_What the exercise asks:_ Once you find the line with "thumb cmc: (168, 255)" in the data that follows, repeat it and every line after it exactly, through the line with "middle dip: (100, 351)".

_Data shown:_
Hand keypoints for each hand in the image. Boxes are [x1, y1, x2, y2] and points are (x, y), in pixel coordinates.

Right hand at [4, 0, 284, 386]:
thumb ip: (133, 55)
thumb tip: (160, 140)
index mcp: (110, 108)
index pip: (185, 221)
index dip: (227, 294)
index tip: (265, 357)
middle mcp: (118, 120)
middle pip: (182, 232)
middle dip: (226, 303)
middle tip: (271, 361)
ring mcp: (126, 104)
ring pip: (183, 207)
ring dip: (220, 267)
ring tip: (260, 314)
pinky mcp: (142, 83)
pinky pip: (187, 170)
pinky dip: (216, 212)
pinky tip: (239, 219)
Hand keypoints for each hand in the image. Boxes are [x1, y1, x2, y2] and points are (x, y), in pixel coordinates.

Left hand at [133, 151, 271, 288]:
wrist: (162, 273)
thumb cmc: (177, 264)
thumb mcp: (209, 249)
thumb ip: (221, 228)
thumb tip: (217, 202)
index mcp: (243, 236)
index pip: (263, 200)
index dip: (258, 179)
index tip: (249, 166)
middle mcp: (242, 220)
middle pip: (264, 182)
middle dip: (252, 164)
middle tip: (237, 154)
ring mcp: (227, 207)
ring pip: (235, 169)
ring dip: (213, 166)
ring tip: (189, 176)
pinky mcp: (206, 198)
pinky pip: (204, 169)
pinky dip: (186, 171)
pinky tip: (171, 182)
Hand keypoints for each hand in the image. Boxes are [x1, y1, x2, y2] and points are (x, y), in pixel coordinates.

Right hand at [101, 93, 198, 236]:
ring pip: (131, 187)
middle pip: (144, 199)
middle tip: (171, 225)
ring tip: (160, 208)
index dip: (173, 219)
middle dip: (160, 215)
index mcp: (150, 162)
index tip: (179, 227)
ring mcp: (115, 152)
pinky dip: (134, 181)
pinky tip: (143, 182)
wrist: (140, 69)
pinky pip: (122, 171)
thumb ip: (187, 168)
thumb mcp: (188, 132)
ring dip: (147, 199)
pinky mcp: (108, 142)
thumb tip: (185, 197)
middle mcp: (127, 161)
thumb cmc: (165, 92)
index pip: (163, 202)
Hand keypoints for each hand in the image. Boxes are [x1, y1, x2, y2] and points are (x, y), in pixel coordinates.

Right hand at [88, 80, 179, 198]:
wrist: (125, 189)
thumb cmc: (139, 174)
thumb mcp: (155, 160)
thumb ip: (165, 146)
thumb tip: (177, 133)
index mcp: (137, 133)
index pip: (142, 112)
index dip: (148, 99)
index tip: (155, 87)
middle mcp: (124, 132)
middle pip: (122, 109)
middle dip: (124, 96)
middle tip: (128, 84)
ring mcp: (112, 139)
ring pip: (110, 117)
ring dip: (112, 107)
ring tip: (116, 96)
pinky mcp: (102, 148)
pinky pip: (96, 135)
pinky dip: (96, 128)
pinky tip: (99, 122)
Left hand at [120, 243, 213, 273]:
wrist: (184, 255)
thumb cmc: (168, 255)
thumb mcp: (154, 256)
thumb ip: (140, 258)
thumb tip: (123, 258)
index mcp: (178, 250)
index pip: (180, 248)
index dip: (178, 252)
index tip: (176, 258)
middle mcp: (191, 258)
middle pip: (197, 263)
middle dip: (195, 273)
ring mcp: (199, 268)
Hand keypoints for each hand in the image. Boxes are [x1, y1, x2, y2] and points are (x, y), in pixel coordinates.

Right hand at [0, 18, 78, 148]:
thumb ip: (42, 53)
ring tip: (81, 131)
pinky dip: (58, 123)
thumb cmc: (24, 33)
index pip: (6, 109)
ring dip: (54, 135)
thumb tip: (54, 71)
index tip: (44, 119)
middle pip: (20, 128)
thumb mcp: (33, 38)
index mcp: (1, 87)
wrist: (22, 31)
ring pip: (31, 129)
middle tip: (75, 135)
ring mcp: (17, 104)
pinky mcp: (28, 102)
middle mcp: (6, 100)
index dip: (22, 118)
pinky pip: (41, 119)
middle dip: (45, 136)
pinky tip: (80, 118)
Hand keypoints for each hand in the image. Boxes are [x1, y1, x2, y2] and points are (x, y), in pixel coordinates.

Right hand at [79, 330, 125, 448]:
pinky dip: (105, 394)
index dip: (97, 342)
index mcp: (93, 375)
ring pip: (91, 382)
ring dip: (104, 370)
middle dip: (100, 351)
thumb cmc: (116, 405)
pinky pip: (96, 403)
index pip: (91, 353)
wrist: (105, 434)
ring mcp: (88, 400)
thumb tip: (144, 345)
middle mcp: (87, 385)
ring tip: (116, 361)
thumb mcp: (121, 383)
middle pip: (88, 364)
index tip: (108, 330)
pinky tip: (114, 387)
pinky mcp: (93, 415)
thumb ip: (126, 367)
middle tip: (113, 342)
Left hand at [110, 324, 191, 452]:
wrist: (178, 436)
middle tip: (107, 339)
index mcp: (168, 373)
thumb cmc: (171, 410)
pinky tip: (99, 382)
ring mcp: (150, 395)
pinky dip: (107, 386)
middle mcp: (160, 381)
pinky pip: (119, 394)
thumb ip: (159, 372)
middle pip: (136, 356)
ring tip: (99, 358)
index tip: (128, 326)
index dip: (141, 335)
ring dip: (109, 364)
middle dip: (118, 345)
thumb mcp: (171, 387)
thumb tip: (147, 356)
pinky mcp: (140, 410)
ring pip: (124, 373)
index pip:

_Solution for this task:_
thumb cmc: (168, 255)
thumb mcp: (154, 256)
thumb ip: (140, 258)
thumb tip: (123, 258)
index mcp: (178, 250)
index pip: (180, 248)
index dip: (178, 252)
index tip: (176, 258)
middle mcp: (191, 258)
middle pip: (197, 263)
middle dip: (195, 273)
ring mcp: (199, 268)
Hand keypoints for each hand in the image. Boxes are [x1, y1, x2, y2] and points are (x, y), in pixel coordinates.

Right hand at [0, 18, 78, 148]:
thumb ip: (42, 53)
ring tip: (81, 131)
pinky dip: (58, 123)
thumb cmc: (24, 33)
index pip: (6, 109)
ring dip: (54, 135)
thumb tip: (54, 71)
index tip: (44, 119)
middle pip: (20, 128)
thumb mcp: (33, 38)
index mcp: (1, 87)
wrist: (22, 31)
ring pip: (31, 129)
middle tip: (75, 135)
ring mcp: (17, 104)
pinky mcp: (28, 102)
middle mcp: (6, 100)
index dip: (22, 118)
pinky pip: (41, 119)
middle dip: (45, 136)
pinky tip: (80, 118)
Hand keypoints for each hand in the image. Boxes are [x1, y1, x2, y2] and points are (x, y), in pixel coordinates.

Right hand at [79, 330, 125, 448]:
pinky dip: (105, 394)
index dip: (97, 342)
index mcp: (93, 375)
ring pip: (91, 382)
ring dip: (104, 370)
middle dip: (100, 351)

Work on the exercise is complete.